Consumers could benefit from an expansion of the Apple app market, but they could be harmed by it, too.
“Consumers would have access to more third-party apps outside of Apple’s controlled ecosystem,” noted Tim Bajarin, president of Creative Strategies, a technology advisory firm in Campbell, California.
“But they do that at their own risk,” he told TechNewsWorld. “It could uncouple the apps from Apple’s stellar security and expose people’s devices to more malware and security threats. “
Although Apple is at the center of the Pepper case, the litigation could have ramifications for other online outlets using a business model similar to Apple’s, noted Charles King, principal analyst at Pund-IT, a technology advisory firm in Hayward, California.

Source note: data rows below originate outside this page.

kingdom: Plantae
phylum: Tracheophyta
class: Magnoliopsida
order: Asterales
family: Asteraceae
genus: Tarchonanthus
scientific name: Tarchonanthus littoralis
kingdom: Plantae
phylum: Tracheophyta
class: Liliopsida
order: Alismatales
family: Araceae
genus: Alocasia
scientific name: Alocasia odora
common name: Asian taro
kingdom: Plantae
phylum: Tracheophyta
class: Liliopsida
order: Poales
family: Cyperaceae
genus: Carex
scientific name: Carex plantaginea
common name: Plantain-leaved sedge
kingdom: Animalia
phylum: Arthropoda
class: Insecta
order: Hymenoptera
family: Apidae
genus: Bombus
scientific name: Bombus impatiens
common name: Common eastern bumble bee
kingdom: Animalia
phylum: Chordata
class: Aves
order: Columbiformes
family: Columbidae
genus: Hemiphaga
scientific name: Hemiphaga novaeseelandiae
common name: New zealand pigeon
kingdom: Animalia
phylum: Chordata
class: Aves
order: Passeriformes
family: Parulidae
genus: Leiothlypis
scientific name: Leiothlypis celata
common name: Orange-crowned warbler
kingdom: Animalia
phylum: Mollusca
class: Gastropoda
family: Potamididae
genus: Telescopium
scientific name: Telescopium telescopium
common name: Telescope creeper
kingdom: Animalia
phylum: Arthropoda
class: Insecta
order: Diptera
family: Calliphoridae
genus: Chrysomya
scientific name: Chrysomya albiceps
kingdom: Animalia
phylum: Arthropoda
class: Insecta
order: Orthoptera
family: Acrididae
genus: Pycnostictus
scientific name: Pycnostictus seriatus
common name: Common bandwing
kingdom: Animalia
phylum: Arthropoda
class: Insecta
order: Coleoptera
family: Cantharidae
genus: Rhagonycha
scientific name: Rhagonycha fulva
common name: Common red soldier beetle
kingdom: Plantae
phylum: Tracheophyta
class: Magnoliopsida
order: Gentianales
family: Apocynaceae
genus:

“At the least, the ruling is likely to make the companies involved in those online outlets rethink and probably revise the way payments are made and managed,” he told TechNewsWorld.
“Along with Apple, the ruling was also a slap at the Trump administration, the U.S. Chamber of Commerce, and a raft of politically involved tech industry titans,” King observed.
“That the ruling hinged on the vote of Brett Kavanaugh, a Trump appointee, probably shocked quite a few folks,” he said.
“This is Justice Kavanaugh’s Obamacare moment,” said Consumer Watch’s Flanagan. “Kavanaugh is making a clear statement he shouldn’t be counted as a rubber stamp for big business.”